The tumour will also be deposited in the NNI’s brain tumour bank, which has amassed over 130 samples in the last decade.
The idea is to study the genetic make-up of the tumour, so that doctors will one day be able to tailor specific treatments for different patients, based on the tumour’s genetic signature.
“Zhi Long, are you awake now?” asks Prof See, head of anaesthesiology, intensive care and pain medicine at Tan Tock Seng Hospital.
“We’re going to start very soon, are you comfortable?”
Mr Oh Zhi Long, 32, putting on a brave front for his mother, Madam Seng Kiah Eng, 57, before getting wheeled into the operating theatre for the awake brain surgery.
The patient nods slightly.
Another hour has gone by.
The brain, home to 80 to 100 billion neurons, does not have any pain receptors and cannot feel anything. So it is the only major organ which can be operated on while the patient is awake.
As Prof Ng delves into the tumourous tissue, which is an unhealthy yellowish white compared with white healthy tissue, Prof See asks him to make a fist and moves forward with an iPad.
“Can you see without your glasses?” asks Prof See.
“I’ll try,” Mr Oh replies drowsily.
He is asked to name common images on the iPad, ranging from a car to a dolphin to roti prata.
“Can I see what’s in my head also?” Mr Oh asks, to which Prof Ng responds: “Later we’ll show you.”
Mr Oh has a few more questions – “Somehow my legs feel numb now, is it due to the brain?” (“No, it’s probably just the local pressure.”); “Is the tumour cutting into my vocal area?” (“No, the vocal area is behind it, so we’ll have to ask you some more questions later.”) “Okay, just cut more lah,” Mr Oh responds.
The naming test goes on as Prof Ng delves deeper into the brain to excise the tumour, and about four hours after Mr Oh is first wheeled into the operating theatre, the growth is removed.
Then comes the process of sewing back the dura and screwing the skull shut with titanium plates, and finally stitching up the scalp which had earlier been peeled back like the skin of a fruit.
Prof Ng tells him: “You did very well,” and his patient squeezes his hand one more time. Mr Oh is even able to move himself onto the hospital bed that will be wheeled into the recovery ward.

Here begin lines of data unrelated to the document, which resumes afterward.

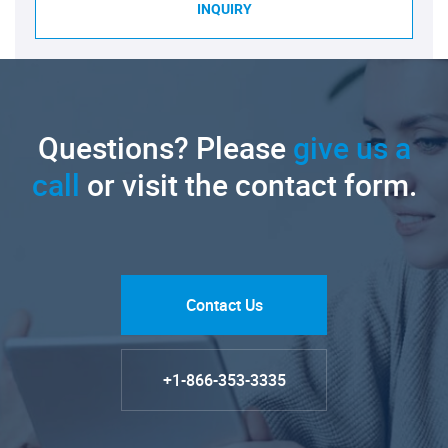
INQUIRY
Questions? Please
give us a
call
or visit the contact form.
Contact Us
+1-866-353-3335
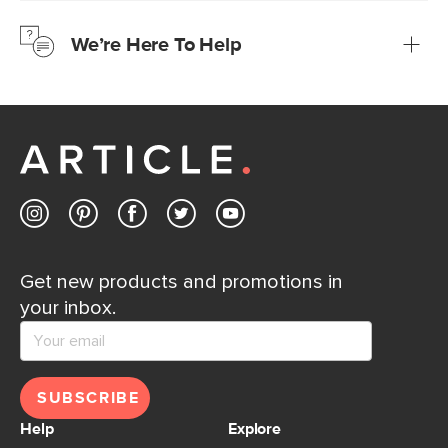
just to make sure, you have 30 days to try it out.
We’re Here To Help
Learn more
If questions arise, our friendly and knowledgeable
Customer Care team is just a phone call, chat, or email
away.
Contact us
Get new products and promotions in
your inbox.
SUBSCRIBE
Help
Explore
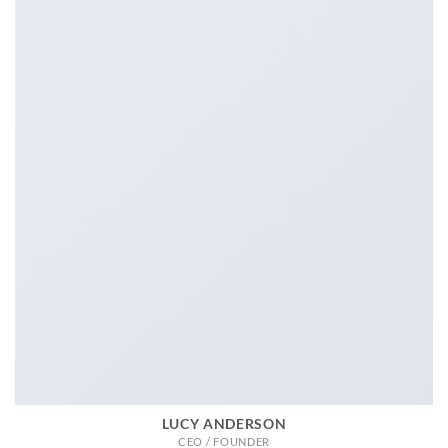
LUCY ANDERSON
CEO / FOUNDER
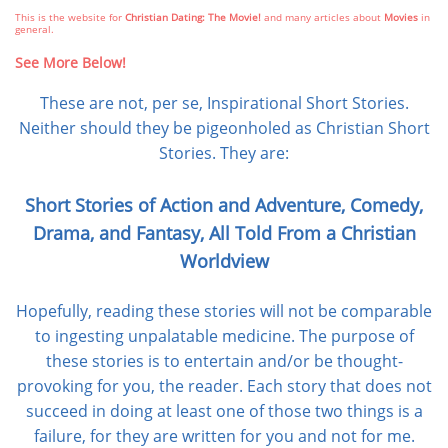
This is the website for
Christian Dating: The Movie!
and many articles about
Movies
in
general.
See More Below!
These are not, per se, Inspirational Short Stories.
Neither should they be pigeonholed as Christian Short
Stories. They are:
Short Stories of Action and Adventure, Comedy,
Drama, and Fantasy,
All Told From a Christian
Worldview
Hopefully, reading these stories will not be comparable
to ingesting unpalatable medicine. The purpose of
these stories is to entertain and/or be thought-
provoking for you, the reader. Each story that does not
succeed in doing at least one of those two things is a
failure, for they are written for you and not for me.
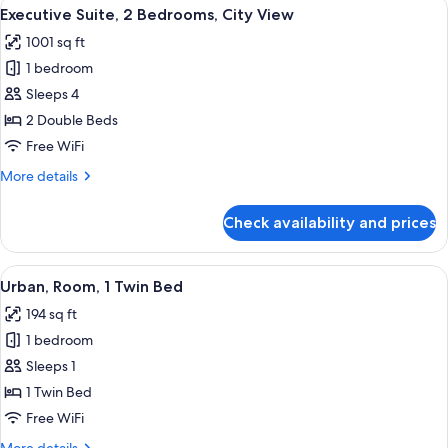
View
Executive Suite, 2 Bedrooms, City View 
14
Bedroom
Executive Suite, 2 Bedrooms, City View
all
1001 sq ft
photos
1 bedroom
for
Executive
Sleeps 4
Suite,
2 Double Beds
2
Free WiFi
Bedrooms,
More
More details
City
details
View
for
Check availability and prices
Executive
Suite,
2
View
A hotel room with a bed, a desk, and a
7
Bedrooms,
Urban, Room, 1 Twin Bed
all
City
194 sq ft
View
photos
1 bedroom
for
Urban,
Sleeps 1
Room,
1 Twin Bed
1
Free WiFi
Twin
More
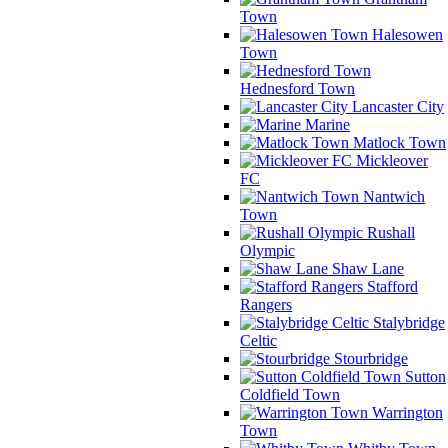
Town
Halesowen
Town
Hednesford Town
Lancaster City
Marine
Matlock Town
Mickleover
FC
Nantwich
Town
Rushall
Olympic
Shaw Lane
Stafford
Rangers
Stalybridge
Celtic
Stourbridge
Sutton
Coldfield Town
Warrington
Town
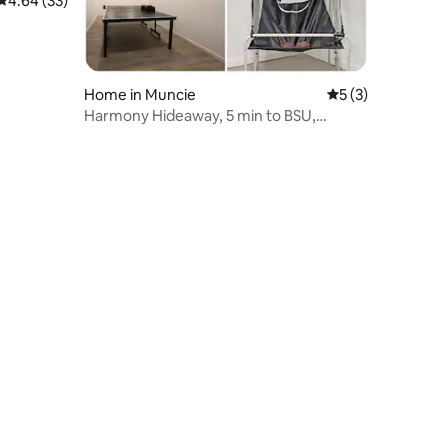
4.64 out of 5 average rating, 33 reviews
4.64 (33)
Home in Muncie
5 out of 5 average
5 (3)
Harmony Hideaway, 5 min to BSU,
Summer Pool, Games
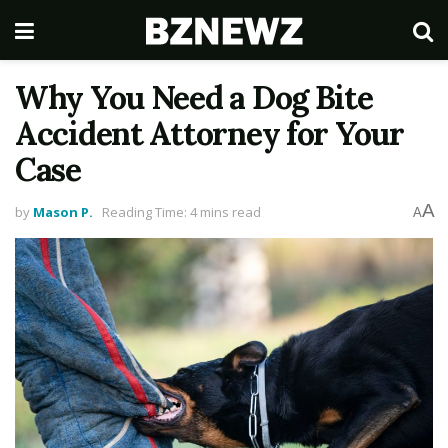
Why You Need a Dog Bite
Accident Attorney for Your
Case
A
by
Mason P.
Reading Time: 4 mins read
A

When he wakes up, he may remember very little of the entire procedure.
But he tells ST later: “I was joking but I felt a bit terrified. For my first surgery, it was quite a major one.” Primary brain cancers are rare, afflicting about 25 to 30 in every 100,000 people, said Prof Ng.
But if not treated, they can be extremely disabling and life-threatening because they grow rapidly and invade surrounding brain tissue.
In Mr Oh’s case, it was in the left frontal lobe, the part of the brain which has a lot of “reserves”, and is able to cope with significant damage with minimal or no deficit.
To make sure the cancer was eradicated, he also had to go through 30 sessions of radiotherapy, as well as eight months of chemotherapy.
After all that, his prognosis is good. Said Prof Ng: “As the tumour is largely benign, we hope that the aggressive treatment will lead to a cure.”
Mr Oh, who stayed active even when undergoing treatment, went back to work in July with a new zest for life. He exercises regularly and is determined to keep himself even fitter than he was before the operation. He also plays basketball and tries to eat healthily.
“I’m lucky that everything came together,” he said.